不提其它,他空运回去以后又想用这床干嘛?

总归不是什么好事儿就是了――不远千里地将这架跋步床给空运回去,能想到这方面的,本身能有多正经?

有了这一层模糊但指定了的认知,等到贺云沂和费尔交谈完毕,从书房里出来上楼,和她一起用早饭的时候,辛葵鼻子不是鼻子,眼睛不是眼睛的。

贺云沂略略挑眉,缓缓出声,“我又惹你了?”

辛葵憋闷了会儿,终究是怼了回去,“.........不是你还能有谁?”

贺云沂身子往后稍稍靠了靠,“那你说说看,我惹你哪儿了?”

听他这般漫不经心的语气,小姑娘干脆站了起来,绕着到了餐桌一侧,柔白的指尖当即忿忿地点了点床的方向。

什么哪儿啊,就在那里啊!

贺云沂顺着辛葵的手势望过去,心下了然,“你说这个?我还以为是什么大事。”

“这还不是大事吗?”辛葵几乎要被贺云沂的厚脸皮给惊呆了,“那样子的要求......你就真的还和费尔说了!”

贺云沂长臂一伸,从善如流地捞过辛葵,娴熟掰着她的两条细腿,分开摁坐在自己的大腿上,耳鬓轻语,“你不觉得这张床很有意义?”

“......我没觉得。”辛葵逃脱不了贺云沂的桎梏,干脆定坐下来,顺势用手绕到背后,使劲儿劈了他一掌。

这样以后,她小脑袋搁在他的肩膀上,余光瞥见那张跋步床,寥寥几眼,都觉得像是烫起了心火。

顿顿,辛葵补充道,“我只会觉得......你不怀好意。”

“我能不怀好意到哪儿去?”贺云沂低而缓的声音漫漫撩过来,“真要用到床,哪张不是用?”

他抚顺小姑娘因着早起蓬松开来的秀发,缓缓挲摩着,而后干脆俯身凑近到她耳廓处,温热的气息尽数喷洒,“但这张你好像格外喜欢,每次我和你在上面的时候,你都会――”

辛葵听得羞愤愈加,连忙抬起头来,用双手捧住他的面颊,稍稍往里怼,直接打断了贺云沂还要接着说下去的话。

“你别说了行不行。”她杏眸水水地瞪他一眼,“我真应该用手机给你录下来.........”

就得让那些等待着的万千少女们好好听听――贺云沂平日里在私下说的都是怎样不着边际的坏话。

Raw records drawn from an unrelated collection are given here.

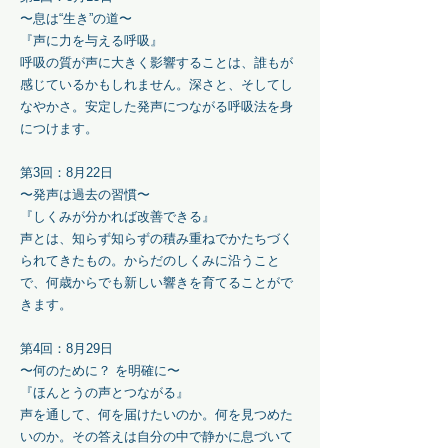
〜息は“生き”の道〜
『声に力を与える呼吸』
呼吸の質が声に大きく影響することは、誰もが
感じているかもしれません。深さと、そしてし
なやかさ。安定した発声につながる呼吸法を身
につけます。
第3回：8月22日
〜発声は過去の習慣〜
『しくみが分かれば改善できる』
声とは、知らず知らずの積み重ねでかたちづく
られてきたもの。からだのしくみに沿うこと
で、何歳からでも新しい響きを育てることがで
きます。
第4回
：8月29日
〜何のために？ を明確に〜
​『ほんとうの声とつながる』
声を通して、何を届けたいのか。何を見つめた
いのか。その答えは自分の中で静かに息づいて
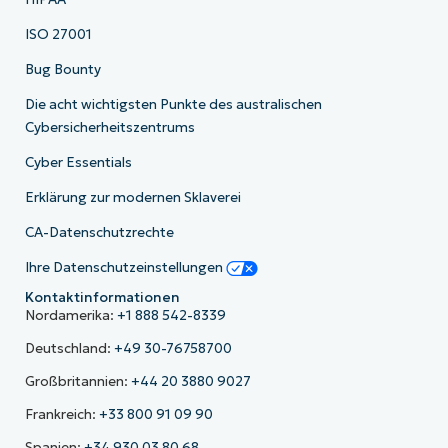
ISO 27001
Bug Bounty
Die acht wichtigsten Punkte des australischen
Cybersicherheitszentrums
Cyber Essentials
Erklärung zur modernen Sklaverei
CA-Datenschutzrechte
Ihre Datenschutzeinstellungen
Kontaktinformationen
Nordamerika:
+1 888 542-8339
Deutschland:
+49 30-76758700
Großbritannien:
+44 20 3880 9027
Frankreich:
+33 800 91 09 90
Spanien:
+34 930 03 80 68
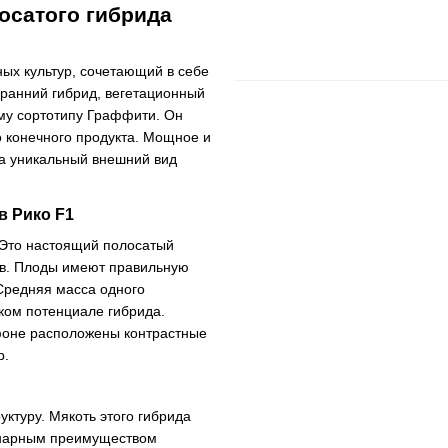
осатого гибрида
ых культур, сочетающий в себе
 ранний гибрид, вегетационный
ому сортотипу Граффити. Он
во конечного продукта. Мощное и
 а уникальный внешний вид
в Рико F1
 Это настоящий полосатый
ов. Плоды имеют правильную
Средняя масса одного
оком потенциале гибрида.
фоне расположены контрастные
р.
ктуру. Мякоть этого гибрида
инарным преимуществом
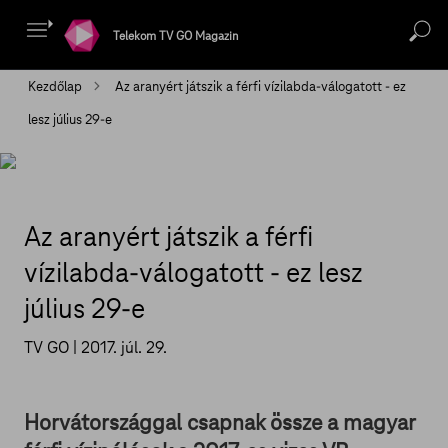
Telekom TV GO Magazin
Kezdőlap
Az aranyért játszik a férfi vízilabda-válogatott - ez
lesz július 29-e
Az aranyért játszik a férfi
vízilabda-válogatott - ez lesz
július 29-e
TV GO |
2017. júl. 29.
Horvátországgal csapnak össze a magyar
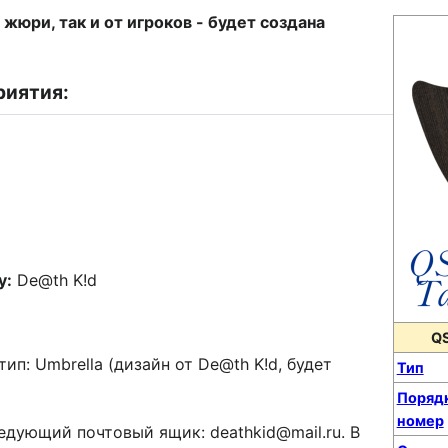
 жюри, так и от игроков - будет создана
риятия:
у:
De@th K!d
QS
ип: Umbrella (дизайн от De@th K!d, будет
Тип
Поряд
номер
дующий почтовый ящик: deathkid@mail.ru. В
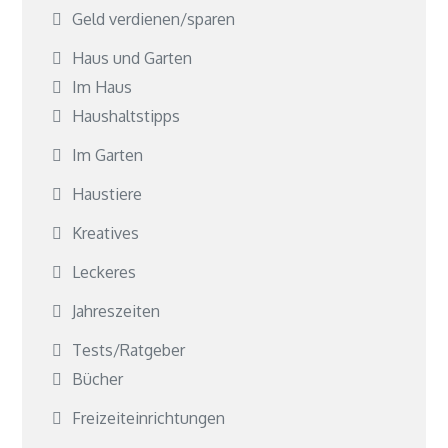
Geld verdienen/sparen
Haus und Garten
Im Haus
Haushaltstipps
Im Garten
Haustiere
Kreatives
Leckeres
Jahreszeiten
Tests/Ratgeber
Bücher
Freizeiteinrichtungen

贺云沂得到了辛葵的口头禁令,倒也没有真的往下再继续了。

只是.........

他视线落下,倏然想起这几日来以来,缓缓在眼前掠过的,关于每个夜晚的种种阐释。小姑娘轻蹙的秀眉;沾着泪珠的颤巍眼睫;洇着粉的薄眼皮;半咬住的唇被放过,唇瓣上涔着淡淡的痕,逸出啜泣般的求饶。

最终的最终,统统化作为她犹如高山雪脊般的起伏,落在乌黑卷发中央,无声无息地勾人。

贺云沂最终还是将这番画面,一一阐述给了辛葵听。

而后他遭遇了有史以来的最大危机。

辛葵不理他了。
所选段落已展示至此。